As for the two other FDA employees named in the House members’ letter, agency spokesman Jim O’Hara said there was no impropriety. “As we have learned of these allegations, we have looked at them. The appropriate safeguards against conflict of interest have been taken,” O’Hara said.
Miller was no involved in the decision to approve bST, and Sechen’s involvement with the bST review was approved at the outset by the FDA’s ethics and program integrity division, which “determined that there was no a conflict of interest based on the information they were provided,” O’Hara said.

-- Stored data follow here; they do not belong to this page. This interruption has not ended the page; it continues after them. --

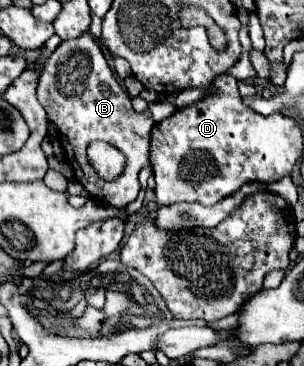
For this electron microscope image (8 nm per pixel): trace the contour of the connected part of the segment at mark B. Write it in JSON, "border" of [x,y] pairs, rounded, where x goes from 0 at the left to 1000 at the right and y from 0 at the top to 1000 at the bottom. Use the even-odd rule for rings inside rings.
{"border":[[[276,87],[243,109],[204,115],[171,142],[132,197],[125,273],[145,290],[158,328],[191,350],[197,388],[217,415],[217,448],[237,459],[243,486],[257,486],[257,497],[289,519],[289,530],[382,568],[414,568],[434,546],[447,546],[461,525],[454,475],[474,454],[493,448],[487,410],[507,328],[493,306],[441,306],[414,246],[375,213],[349,153],[336,148],[322,115],[296,98],[296,87]],[[309,383],[375,393],[421,432],[421,454],[388,492],[329,492],[309,459],[296,454],[283,432],[283,404]]]}

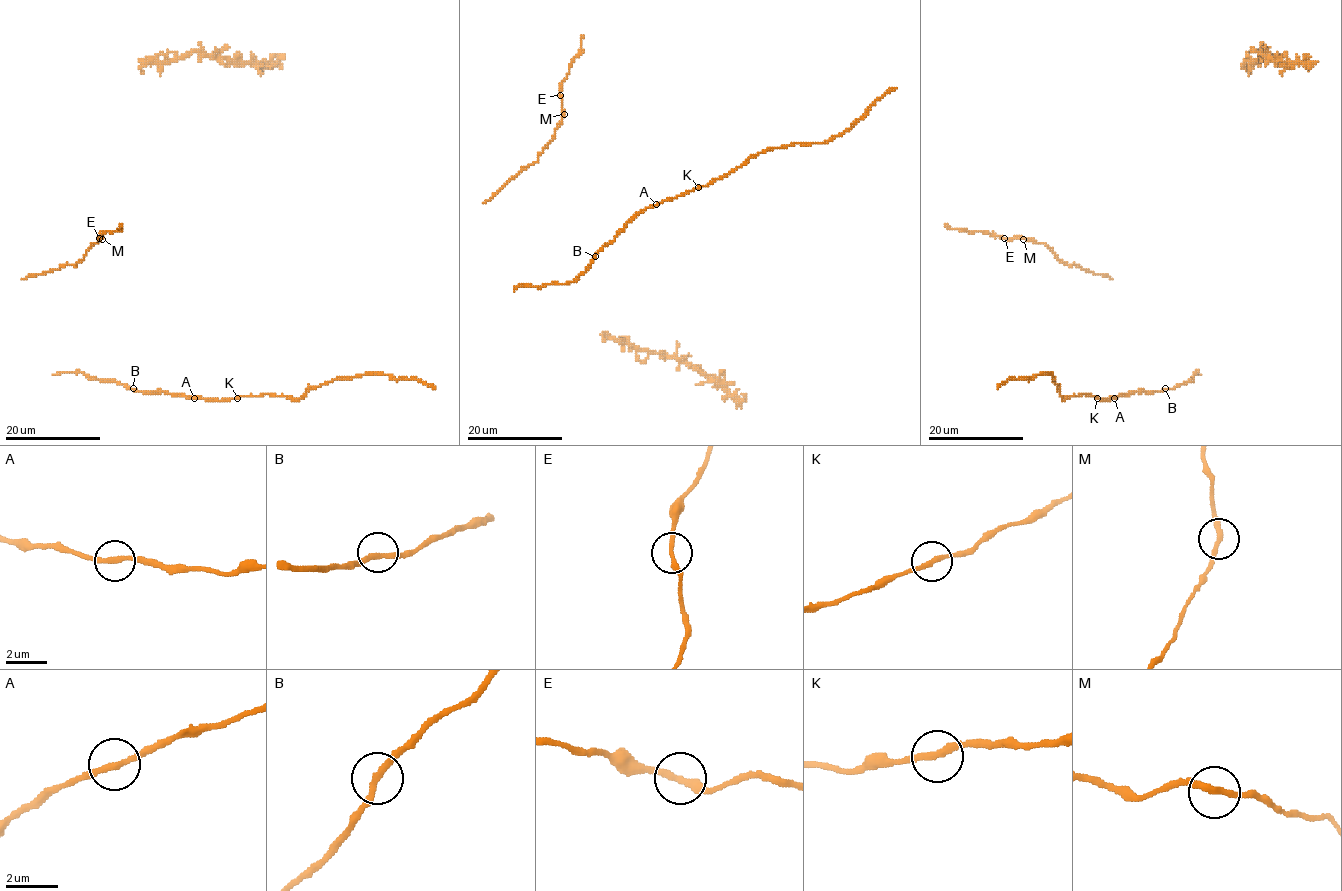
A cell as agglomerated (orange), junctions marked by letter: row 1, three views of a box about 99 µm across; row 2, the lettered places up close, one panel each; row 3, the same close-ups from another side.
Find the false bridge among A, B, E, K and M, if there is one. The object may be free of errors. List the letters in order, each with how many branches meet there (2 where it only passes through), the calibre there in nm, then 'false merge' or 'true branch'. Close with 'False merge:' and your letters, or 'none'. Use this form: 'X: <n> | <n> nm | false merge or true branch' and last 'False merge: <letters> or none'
A: 2 | 240 nm | true branch
B: 2 | 240 nm | true branch
E: 2 | 260 nm | true branch
K: 2 | 260 nm | true branch
M: 2 | 240 nm | true branch
False merge: none

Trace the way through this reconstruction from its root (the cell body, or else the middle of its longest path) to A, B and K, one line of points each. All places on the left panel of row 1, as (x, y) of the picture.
A: (79, 370), (100, 380), (115, 380), (137, 391), (168, 392), (194, 398)
B: (79, 370), (91, 377), (115, 380), (133, 388)
K: (79, 370), (100, 380), (115, 380), (137, 391), (217, 400), (237, 398)

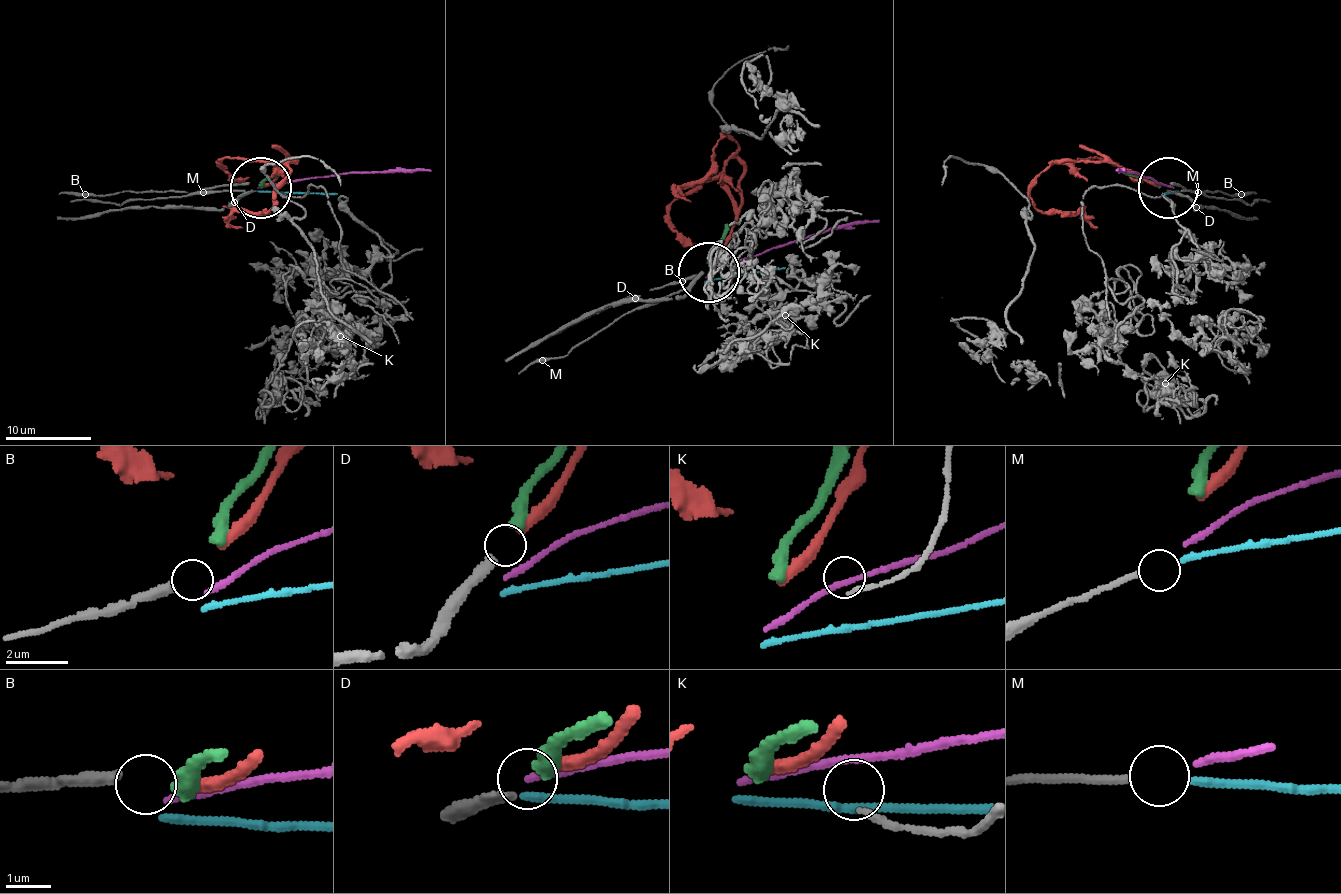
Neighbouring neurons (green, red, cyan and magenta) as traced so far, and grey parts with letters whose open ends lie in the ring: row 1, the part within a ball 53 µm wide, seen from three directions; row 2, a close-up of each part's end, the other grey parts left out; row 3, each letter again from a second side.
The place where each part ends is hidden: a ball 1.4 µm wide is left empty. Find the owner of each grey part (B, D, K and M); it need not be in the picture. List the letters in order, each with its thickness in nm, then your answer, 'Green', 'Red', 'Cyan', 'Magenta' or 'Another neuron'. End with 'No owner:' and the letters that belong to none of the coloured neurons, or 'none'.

Although reluctant to comment in the face of a possible investigation, Taylor said yesterday that “I would welcome any scrutiny of my actions.”
Much of the material used in the lawmakers’ letter, including the anonymous CVM letter alleging Miller’s conflict of interest, came from Rifkin, a long-standing opponent of bST. Bill Goold, a spokesman for Sanders, said the search of scientific literature relied upon by Sander’s staff in drafting the letter came from Rifkin’s organization.
Rifkin has fought against the approval of bST for more than seven years as a part of an all-fronts assault against biotechnology. He called his ethical charges “a significant scandal” that he said showed moral weakness at the top of the organization. “We want Kessler’s resignation,” Rifkin said yesterday. He said that the nine-page ethics memo by FDA’s Kress was “people in government trying to protect their own.”
Sanders and Obey have previously taken stands against the approval of bST and its use without consumer labels that identify the milk as coming from cows treated with the drug.
But many Capitol Hill staff members were surprised to see Brown- who chairs the Science, Space, and Technology Committee- as a signer of the letter.
Sources familiar with the process said key committee staff members felt they had been end-run by activists. One congressional aide said staff members who normally would be informed of such an action were unaware that Brown had signed the letter.
“George’s issue is with the process of approval. He wants to make sure people are squeaky-clean,” the aide said. Brown did not see the FDA response to the Rifkin petition before signing the Sanders letter, an aide said. Obey said yesterday that he had seen the FDA response and “I’m frankly not impressed.”
Some acquaintances of Taylor were incredulous that the official would be the object of ethical scrutiny. “There’s no more ethical person in this town than Mike Taylor,” said Wayne Pines, a former FDA official who now consults with companies on FDA matters. “Mike would never get involved in a situation in which there’s a conflict- that’s such a no-brainer.”